19 replies to this topic

[bonanova]

If I repeatedly throw a fair 6-sided die, what is the probability that the running total will at one point equal 137?

[bushindo]

If I repeatedly throw a fair 6-sided die, what is the probability that the running total will at one point equal 137?

 

With some recursive code, I get

 

Spoiler for

0.2857143

[CaptainEd]

Spoiler for Bushindo's surprising value of

2 / 7

Edited by CaptainEd, 14 January 2013 - 09:32 PM.

[Prime]

It seems to stand the reason...

Spoiler for just a guess

Since with each roll we add with equal probability between 1 and 6 to the running sum, the average step is 3.5. Then the probability would be 1/3.5 just like Bushindo calculated.

I'll try for exact formula later.

[BobbyGo]

Spoiler for I must be way off

I got an anwer of 0.2536043somethingsomethingmorenumbers

[bonanova]

Bushindo has seven decimal places; the Captain has it exactly, if surprisingly; and Prime has the insight.
A triple tag team solution! Good job all. So who gets the "solved" tag .... ?

The nod goes to Prime's explanation.

[Prime]

Thanks Bonanova. My explanation does look sound. But now, after I have taken some time to reflect, I must disprove and disown my solution.

Sure, the fraction that we found here is good for everyday gambling needs, but it is not the exact probability.

I suspect, Bushindo’s method would have produced the exact answer, had it not succumbed to rounding error.

 

Spoiler for Proof of falsehood, but not the answer.

Any number may or may not be an intermediate running total in this experiment. But there is one exception - zero! Zero running total will occur with 100% probability right before the very first roll.
Consequently, the probabilities for the first six numbers (1, 2, 3, 4, 5, and 6) to become intermediate totals are:
P₁= 1/6;
P₂ = (1+1/6)/6 = 7/6²;
P₃ = (1+1/6+7/6²)/6 = 7²/6³;
And in the like manner,
P₄  = 7³/6⁴;
P₅ = 7⁴/6⁵;
P₆ = 7⁵/6⁶;
Note, all the above probabilities are different from 2/7. First four are smaller, and the last two are higher.

From that point on we must change the method for probability calculation.
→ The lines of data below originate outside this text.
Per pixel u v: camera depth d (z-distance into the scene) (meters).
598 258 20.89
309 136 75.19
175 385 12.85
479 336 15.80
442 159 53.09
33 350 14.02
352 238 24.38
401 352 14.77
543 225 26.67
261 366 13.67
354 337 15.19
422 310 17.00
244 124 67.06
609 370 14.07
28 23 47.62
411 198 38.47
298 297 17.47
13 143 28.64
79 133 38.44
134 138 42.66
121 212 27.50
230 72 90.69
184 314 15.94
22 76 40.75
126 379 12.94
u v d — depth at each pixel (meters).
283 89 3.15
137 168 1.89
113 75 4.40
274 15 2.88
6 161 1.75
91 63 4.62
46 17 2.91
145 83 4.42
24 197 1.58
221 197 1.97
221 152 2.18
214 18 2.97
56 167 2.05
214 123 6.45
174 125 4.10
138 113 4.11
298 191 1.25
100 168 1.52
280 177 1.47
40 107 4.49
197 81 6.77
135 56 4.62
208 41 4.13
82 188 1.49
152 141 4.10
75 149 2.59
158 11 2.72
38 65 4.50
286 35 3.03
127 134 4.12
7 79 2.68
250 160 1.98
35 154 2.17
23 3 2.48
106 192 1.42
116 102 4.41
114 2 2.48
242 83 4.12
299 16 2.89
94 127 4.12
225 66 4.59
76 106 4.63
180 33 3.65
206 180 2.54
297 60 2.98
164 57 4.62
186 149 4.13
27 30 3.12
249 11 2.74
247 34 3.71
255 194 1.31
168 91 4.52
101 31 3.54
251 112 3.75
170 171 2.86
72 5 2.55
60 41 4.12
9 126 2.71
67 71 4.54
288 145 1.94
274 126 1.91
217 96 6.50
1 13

Since a running total n can be obtained by a single roll from 6 preceding totals,
P_n = (P_n-1 + P_n-2 + P_n-3 + P_n-4 + P_n-5 + P_n-6)/6. Note, for P_n = 2/7, the sum of its six predecessors must be equal 12/7.

Let’s figure out the exact probability for P₇ using addition of the fractions, like they taught me at school. The common denominator for the first six probabilities is 6⁶, whereas the numerator of the sum becomes:
6⁵ + 7*6⁴ + 7²*6³ + 7³*6² + 7⁴*6 + 7⁵. Note, the numerator is modulo 1 with respect to 6.
Thus P₇ = (6⁵ + 7*6⁴ + 7²*6³ + 7³*6² + 7⁴*6 + 7⁵)/ 6⁷.
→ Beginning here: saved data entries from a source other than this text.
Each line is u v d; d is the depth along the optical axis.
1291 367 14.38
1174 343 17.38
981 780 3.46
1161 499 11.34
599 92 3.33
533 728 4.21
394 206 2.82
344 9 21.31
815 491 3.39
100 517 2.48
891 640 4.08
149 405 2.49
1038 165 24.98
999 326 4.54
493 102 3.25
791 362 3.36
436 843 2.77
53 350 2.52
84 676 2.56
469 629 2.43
For P₈ we add up P₂ through P₇ and divide it by 6. To bring P₂ through P₆ fractions to the common denominator of 6⁷, we must multiply their numerators by various powers of 6. Whereas the numerator of P₇ remains modulo 1 with respect to 6 and so will the numerator of P₈.

Thus by induction we know that the exact fraction for P₁₃₇ has 6¹³⁷ in its denominator and a very big who knows what in the numerator, which is modulo 1 with respect to 6, however. The numerator of that fraction is not divisible by 2 and its denominator is not divisible by 7. Therefore, it cannot be exactly equal to 2/7. That big fraction cannot be simplified at all - the numerator and denominator have no common factors.

Whoever finds the numerator - will have solved the problem.

In Excel spreadsheet, the probabilities for intermediate totals oscillated around 2/7, until the application ran out of precision having reached 15 digits past decimal point at the intermediate total of 108.

[CaptainEd]

Prime, your "disproof" notwithstanding, we should congratulate you on your insight that has identified the limit towards which any experiment to 137 should tend (IMH and Naive Opinion). I'm interested to understand about Bushindo's recursive code. My contribution was only to respond to Bushindo's numeric result, as it matches the cyclic stream of digits I learned in childhood.

[BobbyGo]

Thanks Bonanova. My explanation does look sound. But now, after I have taken some time to reflect, I must disprove and disown my solution.

Sure, the fraction that we found here is good for everyday gambling needs, but it is not the exact probability.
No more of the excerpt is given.